Your task
Collect all lines from the records below that include the word "assign".

Stored data
§

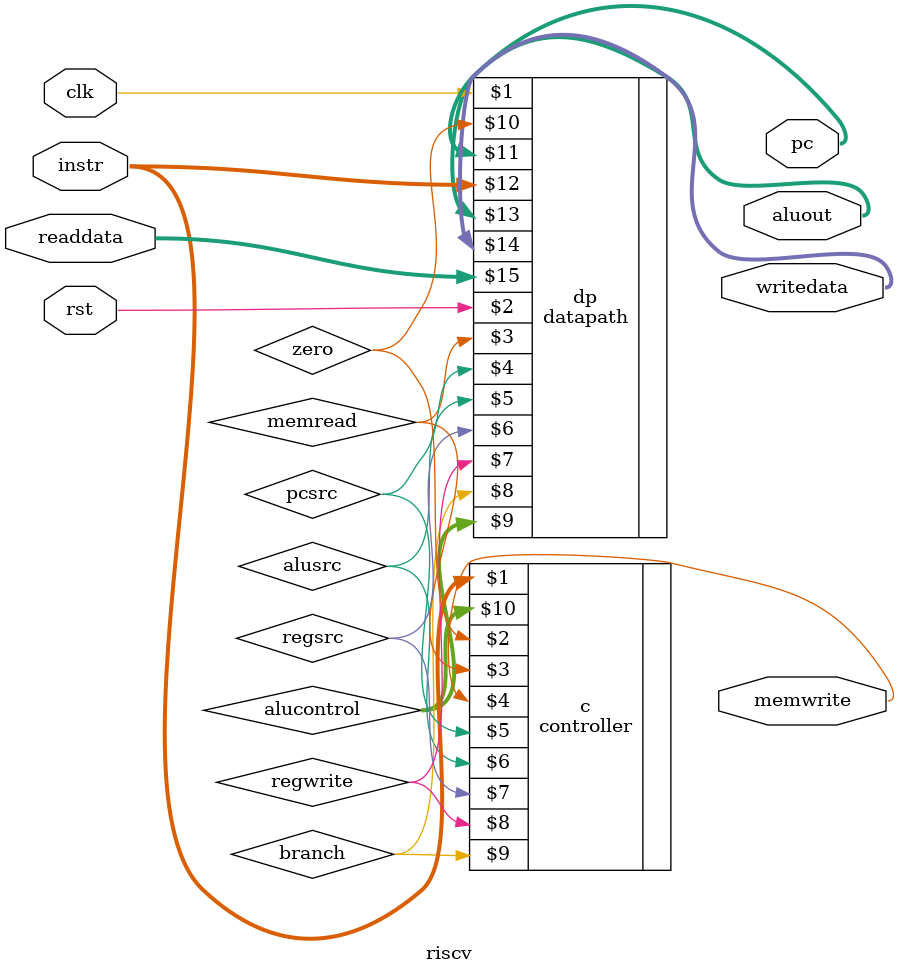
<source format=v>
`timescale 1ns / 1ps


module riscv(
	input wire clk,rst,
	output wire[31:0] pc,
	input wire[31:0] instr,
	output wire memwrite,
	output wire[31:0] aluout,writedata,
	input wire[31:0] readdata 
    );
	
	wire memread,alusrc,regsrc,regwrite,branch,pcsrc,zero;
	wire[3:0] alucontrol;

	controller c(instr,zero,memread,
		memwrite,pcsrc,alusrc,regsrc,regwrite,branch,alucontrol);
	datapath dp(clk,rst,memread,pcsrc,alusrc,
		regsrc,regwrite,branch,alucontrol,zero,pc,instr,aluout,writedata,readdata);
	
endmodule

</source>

§

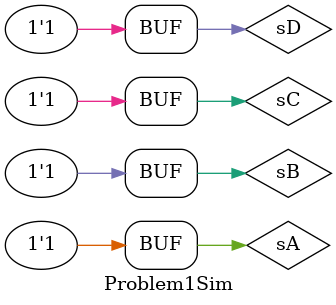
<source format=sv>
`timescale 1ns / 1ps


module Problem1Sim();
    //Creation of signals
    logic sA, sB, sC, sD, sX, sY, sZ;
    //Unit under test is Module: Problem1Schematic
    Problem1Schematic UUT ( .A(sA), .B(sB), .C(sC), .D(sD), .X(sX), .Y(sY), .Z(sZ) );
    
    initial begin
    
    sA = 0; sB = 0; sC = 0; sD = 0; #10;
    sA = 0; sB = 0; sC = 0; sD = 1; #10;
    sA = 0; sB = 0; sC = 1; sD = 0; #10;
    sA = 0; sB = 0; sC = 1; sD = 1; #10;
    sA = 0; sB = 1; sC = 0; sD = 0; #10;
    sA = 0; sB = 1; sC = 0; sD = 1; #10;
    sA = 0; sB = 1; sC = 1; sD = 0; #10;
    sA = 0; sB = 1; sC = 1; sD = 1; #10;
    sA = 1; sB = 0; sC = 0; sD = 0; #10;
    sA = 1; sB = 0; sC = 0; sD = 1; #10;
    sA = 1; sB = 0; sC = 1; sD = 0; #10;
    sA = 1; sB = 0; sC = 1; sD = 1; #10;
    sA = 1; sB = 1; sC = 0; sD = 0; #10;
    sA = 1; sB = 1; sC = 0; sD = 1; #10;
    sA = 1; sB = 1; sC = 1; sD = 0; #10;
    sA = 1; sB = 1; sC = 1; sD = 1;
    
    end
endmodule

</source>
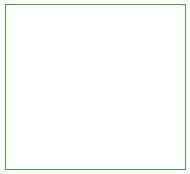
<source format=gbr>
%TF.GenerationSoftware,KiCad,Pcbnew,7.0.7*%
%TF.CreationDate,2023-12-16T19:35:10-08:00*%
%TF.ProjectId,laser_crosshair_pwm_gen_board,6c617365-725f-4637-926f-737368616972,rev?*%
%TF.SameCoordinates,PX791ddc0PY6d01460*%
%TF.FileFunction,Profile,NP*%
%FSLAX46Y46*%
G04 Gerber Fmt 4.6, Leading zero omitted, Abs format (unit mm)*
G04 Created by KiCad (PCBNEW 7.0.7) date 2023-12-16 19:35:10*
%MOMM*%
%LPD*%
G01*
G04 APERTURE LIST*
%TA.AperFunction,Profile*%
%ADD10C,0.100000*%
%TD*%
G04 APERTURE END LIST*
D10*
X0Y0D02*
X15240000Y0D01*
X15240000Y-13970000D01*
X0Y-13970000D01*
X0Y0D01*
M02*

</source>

§

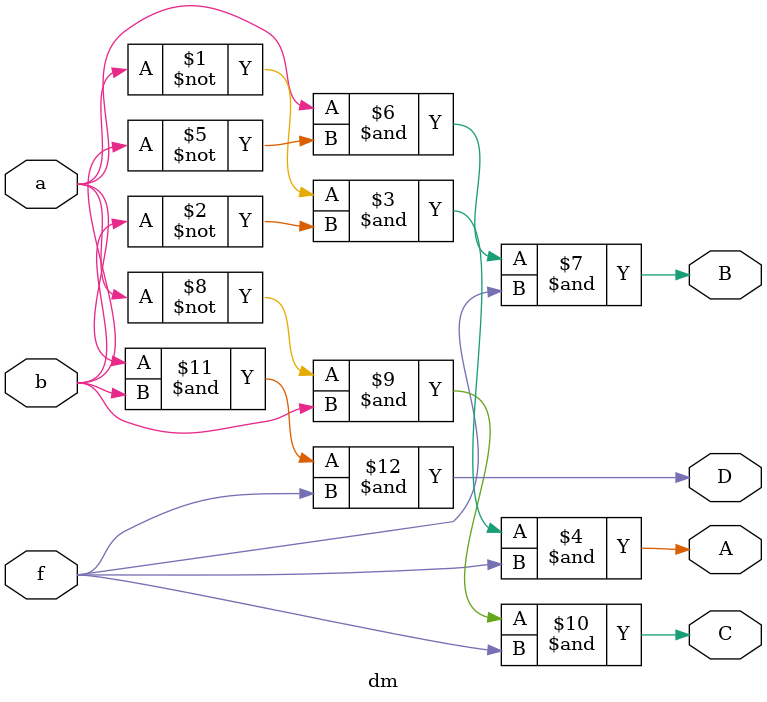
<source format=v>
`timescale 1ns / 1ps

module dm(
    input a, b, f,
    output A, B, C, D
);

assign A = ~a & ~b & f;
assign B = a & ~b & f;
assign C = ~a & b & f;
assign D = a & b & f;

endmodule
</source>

§

Answer to the problem
assign A = ~a & ~b & f;
assign B = a & ~b & f;
assign C = ~a & b & f;
assign D = a & b & f;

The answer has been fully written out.